| Texte |
La manière même dont le sujet est formulé vous montre qu'il ne peut pas être question de voir dans les Caractères
des sortes de confessions où La Bruyère exposerait ouvertement ses opinions et ses goûts.
Ces lignes que La
Bruyère met en tête de son ouvrage montrent bien que ses intentions sont conformes à l'esprit classique : il veut
peindre l'homme et non pas l'homme qu'il est lui-même.
Il conviendra donc de rappeler que la plus grande partie de
ses observations sont celles d'un moraliste qui parle au nom de la raison et de la morale éternelles et non pas de ses
idées et de ses goûts à lui.
C'est même parce qu'il est resté trop étroitement fidèle à cet idéal de morale abstraite
et universelle que La Bruyère est assez souvent banal dans le fond et parfois même dans la forme de ses
observations.
Mais il est original par les raisons que développeront les sujets suivants, et que vous pourrez rappeler en quelques
mots, hardiesse sociale, nouveauté de l'expression — et par un certain ton, un certain accent personnel qui est
votre sujet.
Où trouve-t-on cet accent? Essentiellement dans deux sortes de réflexions : La Bruyère est roturier; il
n'a qu'une toute petite fortune.

| Listing |
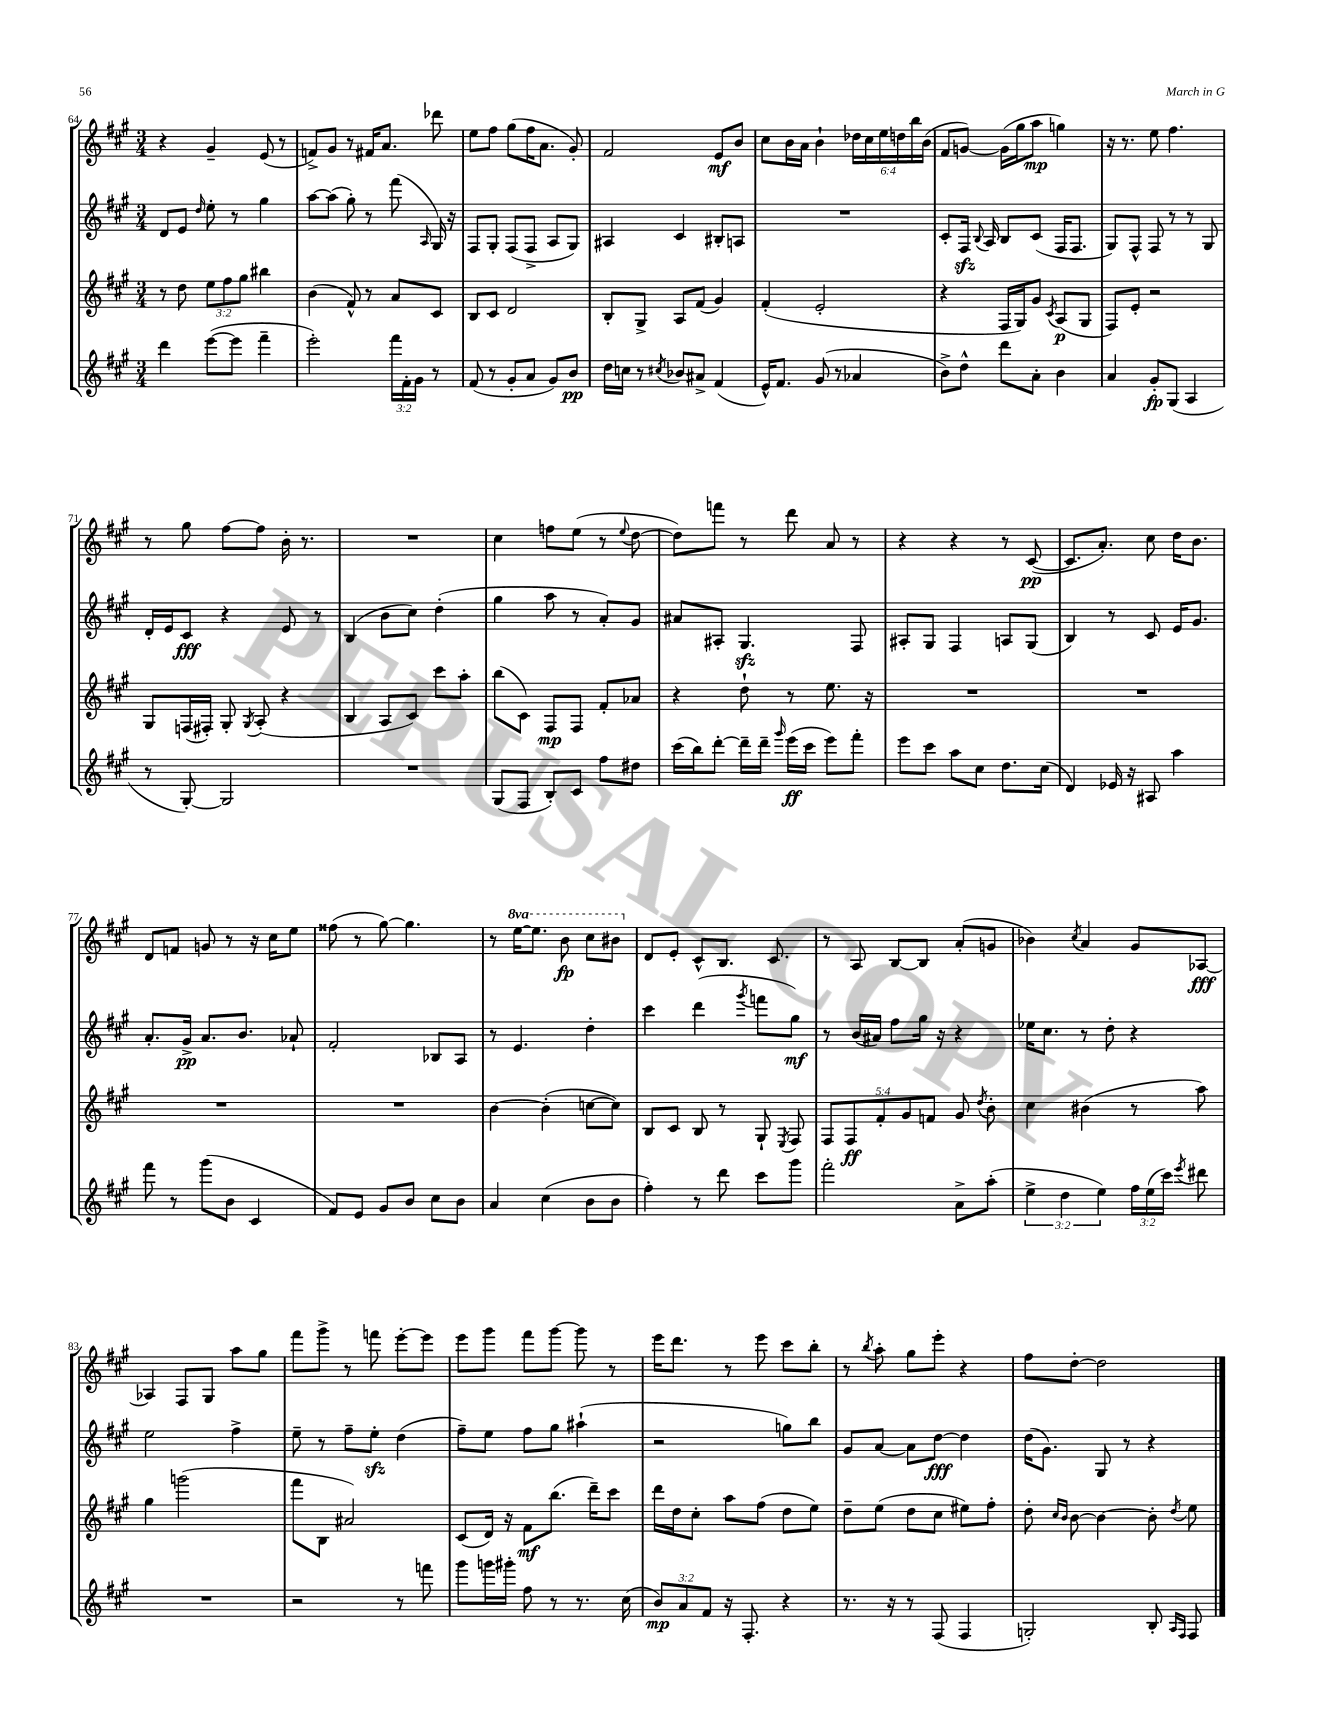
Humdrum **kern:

**kern	**kern	**kern	**kern
*staff4	*staff3	*staff2	*staff1
*clefG2	*clefG2	*clefG2	*clefG2
*k[f#c#g#]	*k[f#c#g#]	*k[f#c#g#]	*k[f#c#g#]
*M3/4	*M3/4	*M3/4	*M3/4
4ddd	8r	8d	4r
.	8dd	8e	.
.	.	16qqdd	.
([8eee	12ee	8ee'	4g#~
.	12ff#	.	.
8eee]	.	8r	.
.	12gg#	.	.
4fff#~	4bb#	4gg#	(8e
.	.	.	8r
=	=	=	=
2eee')	(4b	[8aa	8f^)
.	.	(8aa]	8g#
.	8f#^^)	8gg#')	8r
.	8r	8r	16f#
.	.	.	8.a
24fff#	8a	(8fff#	.
24f#'	.	.	.
24g#	.	.	.
.	.	16qqA	.
8r	8c#	16G#)	8ddd-
.	.	16r	.
=	=	=	=
(8f#	8B	8F#	8ee
8r	8c#	8G#'	8ff#
8g#'	2d	(8F#	(8gg#
8a	.	8F#^	16ff#
.	.	.	8.a
8g#)	.	8A	.
8b	.	8G#)	8g#')
=	=	=	=
16dd	8B'	4A#	2f#
16cc	.	.	.
8r	8G#^	.	.
8qcc#	.	.	.
8b-	8A	4c#	.
8a#^	(8f#	.	.
(4f#	4g#)	8B#'	8e
.	.	8A	8b
=	=	=	=
16e^^)	(4f#'	2.r	8cc#
8.f#	.	.	.
.	.	.	16b
.	.	.	16a
(8g#	2e'	.	4b`
8r	.	.	.
4a-	.	.	24dd-
.	.	.	24cc#
.	.	.	24ee
.	.	.	24dd
.	.	.	24bb
.	.	.	(24b
=	=	=	=
8b^)	4r	8c#'	8f#
8dd^^	.	16F#	[8g)
.	.	8qqB	.
.	.	16A	.
8ddd	16F#	8B	(16g]
.	16G#)	.	16gg#
8a'	8g#	(8c#	8aa
.	8qc#	.	.
4b	(8A	16F#	4gg)
.	.	8.F#	.
.	8G#	.	.
=	=	=	=
4a	8F#)	8G#)	16r
.	.	.	8.r
.	8e'	8F#^^	.
8g#'	2r	8F#	8ee
(8G#	.	8r	4.ff#
4A	.	8r	.
.	.	8G#	.
=	=	=	=
8r	8G#	16d'	8r
.	.	16e	.
[8G#')	(16F	8c#	8gg#
.	16F#')	.	.
2G#]	8G#'	4r	[8ff#
.	8qG#	.	.
.	(8A'	.	8ff#]
.	4r	8e	16b'
.	.	.	8.r
.	.	8r	.
=	=	=	=
2.r	4B	(4B	2.r
.	8A	8b	.
.	8c#)	8cc#)	.
.	8ccc#	(4dd'	.
.	8aa'	.	.
=	=	=	=
(8G#	(8bb	4gg#	4cc#
8F#	8c#)	.	.
8B')	8F#	8aa	8ff
8c#	8F#	8r	(8ee
8ff#	8f#'	8a')	8r
.	.	.	8qqee
8dd#	8a-	8g#	[8dd
=	=	=	=
(16ccc#	4r	8a#	8dd])
16bb)	.	.	.
[8ddd'	.	8A#'	8fff
16ddd~]	8dd`	4.G#	8r
16ddd~	.	.	.
16qqggg#	.	.	.
(16eee	8r	.	8ddd
16ccc#	.	.	.
8eee)	8.ee	.	8a
8fff#'	.	8F#	8r
.	16r	.	.
=	=	=	=
8eee	2.r	8A#'	4r
8ccc#	.	8G#	.
8aa	.	4F#	4r
8cc#	.	.	.
8.dd	.	8A	8r
.	.	(8G#	([8c#
(16cc#	.	.	.
=	=	=	=
4d)	2.r	4B)	8.c#]
.	.	.	8.a')
16e-	.	8r	.
16r	.	.	.
8A#	.	8c#	8cc#
4aa	.	16e	16dd
.	.	8.g#	8.b
=	=	=	=
8fff#	2.r	8.a'	8d
8r	.	.	8f
.	.	16g#^	.
(8ggg#	.	8.a	8g
8b	.	.	8r
.	.	8.b	.
4c#	.	.	16r
.	.	.	16cc#
.	.	8a-`	8ee
=	=	=	=
8f#)	2.r	2f#'	(8ff##
8e	.	.	8r
8g#	.	.	[8gg#)
8b	.	.	4.gg#]
8cc#	.	8B-	.
8b	.	8A	.
=	=	=	=
4a	[4b	8r	8r
.	.	4.e	[16eee
.	.	.	8.eee]
(4cc#	(4b']	.	.
.	.	.	8bb
8b	[8cc	4dd'	8ccc#
8b	8cc])	.	8bb#
=	=	=	=
4ff#')	8B	4ccc#	8d
.	8c#	.	8e'
8r	8B	(4ddd	8c#^^
8ddd	8r	.	8.B
.	.	8qggg#	.
8ccc#	8G#`	8fff	.
.	.	.	8.c#
.	8qE	.	.
8ggg#	8F#	8gg#)	.
=	=	=	=
2fff#'	10F#	8r	8r
.	10F#	.	.
.	.	(16b	8A
.	.	16a#)	.
.	10f#'	.	.
.	.	8ff#	[8B
.	10g#	.	.
.	.	16gg#	8B]
.	10f	.	.
.	.	16r	.
8a^	8g#	4r	(8a'
.	8qdd	.	.
(8aa'	8b'	.	8g
=	=	=	=
6ee^	4cc#	16ee-	4b-)
.	.	8.cc#	.
6dd	.	.	.
.	.	.	8qcc#
.	(4b#	8r	4a
6ee)	.	.	.
.	.	8dd'	.
24ff#	8r	4r	8g#
(24ee	.	.	.
24ccc#)	.	.	.
8qeee	.	.	.
8ddd#	8aa)	.	[8A-
=	=	=	=
2.r	4gg#	2ee	4A-]
.	(2ggg	.	8F#
.	.	.	8G#
.	.	4ff#^	8aa
.	.	.	8gg#
=	=	=	=
2r	8fff#	8ee~	8fff#
.	8B	8r	8ggg#^
.	2a#)	8ff#~	8r
.	.	8ee'	8fff
8r	.	(4dd	[8eee'
8fff	.	.	8eee]
=	=	=	=
8ggg#	(8c#	8ff#~)	8eee
16ggg	16d)	8ee	8ggg#
16ggg#'	16r	.	.
8ff#	8f#	8ff#	8fff#
8r	(8.bb	8gg#	[8ggg#
8.r	.	(4aa#`	8ggg#]
.	16ddd~)	.	.
.	8ccc#	.	8r
(16cc#	.	.	.
=	=	=	=
12b)	16ddd	2r	16eee
.	16dd	.	8.ddd
12a	.	.	.
.	8cc#'	.	.
12f#	.	.	.
16r	8aa	.	8r
8.F#'	.	.	.
.	(8ff#	.	8eee
4r	8dd	8gg)	8ccc#
.	8ee)	8bb	8bb'
=	=	=	=
8.r	8dd~	8g#	8r
.	.	.	8qbb
.	(8ee	[8a	8aa'
16r	.	.	.
8r	8dd	8a]	8gg#
(8F#	8cc#	[8dd	8eee'
4F#	8ee#)	4dd]	4r
.	8ff#'	.	.
=	=	=	=
2G')	8dd'	(16dd	8ff#
.	.	8.g#)	.
.	16qqcc#	.	.
.	16qqb	.	.
.	[8b	.	[8dd'
.	4b_	8G#	2dd]
.	.	8r	.
8B'	8b']	4r	.
16qqA	.	.	.
16qqF#	8qdd	.	.
8F#	8ee	.	.
==	==	==	==
*-	*-	*-	*-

| Consignes |
• A. Résumez sous forme de liste le paragraphe du texte sur La Bruyère qui commence par « La manière même dont le sujet est formulé », en conservant ses idées principales.
• B. Selon le texte sur La Bruyère, pourquoi l'auteur des Caractères est-il assez souvent banal ?
• C. Reprenez le texte sur La Bruyère à l'endroit où il s'arrête et poursuivez-le.
Le listing n'est pas utile pour réaliser ces exercices.

| Réponses |
• A.
- Les Caractères ne sont pas des confessions où La Bruyère exposerait ouvertement ses opinions et ses goûts.
- Conforme à l'esprit classique, il veut peindre l'homme et non lui-même. La plupart de ses observations sont celles d'un moraliste qui parle au nom de la raison et de la morale éternelles.
- Sa fidélité trop étroite à cet idéal de morale abstraite et universelle le rend assez souvent banal dans le fond, et parfois dans la forme.
- Il reste original par sa hardiesse sociale, par la nouveauté de son expression et par un certain accent personnel.
- Cet accent se trouve surtout dans deux sortes de réflexions : celles d'un roturier et celles d'un homme qui n'a qu'une toute petite fortune.

• B. Parce qu'il est resté trop étroitement fidèle à un idéal de morale abstraite et universelle.

• C.
La conséquence en est qu'il tient une toute petite place, obscure, malgré son
génie, même après la publication des Caractères, dans la société du temps.
Sans doute ce dédain des
contemporains pour tout ce qui n'est pas la naissance ou la fortune lui aurait été moins sensible s'il était resté dans
son milieu.
Mais il vit à la cour du prince de Condé, dans un milieu aristocratique et mondain.
Par surcroît, il est
gauche et timide ; il n'a aucune des qualités brillantes qui font « l'honnête homme » et qui pouvaient faire le
prestige d'un Voiture, d'un Lulli.
Il est donc traité avec une désinvolture dédaigneuse par des gentilshommes souvent
bornés et grossiers.
Sa rancœur se trahit clairement, notamment dans les chapitres Du mérite personnel et Des
grands.
Enfin on devine par certains traits de sa biographie qu'il n'était pas indifférent aux avantages de la fortune;
il est resté plus ou moins pauvre et contraint par là aux servitudes de son métier de précepteur, de « domestique »
(c'est-à-dire d'attaché) dans la, maison de Condé.
Autour de lui il voit des riches dont la fortune a été conquise par
l'audace malhonnête, par l'exploitation impudente des pauvres; le plus souvent ces financiers, ces traitants tiennent
dans la société un rang éclatant.
Contre eux La Bruyère exprime non pas seulement les colères de l'honnête homme,
mais ses rancœurs d'homme resté pauvre parce que l'honnêteté n'enrichit pas.
Enfin d'une façon générale c'est
parce que La Bruyère a souffert de l'ordre social, des vices d'une société injustement organisée que ses critiques
ont souvent leur ton amer.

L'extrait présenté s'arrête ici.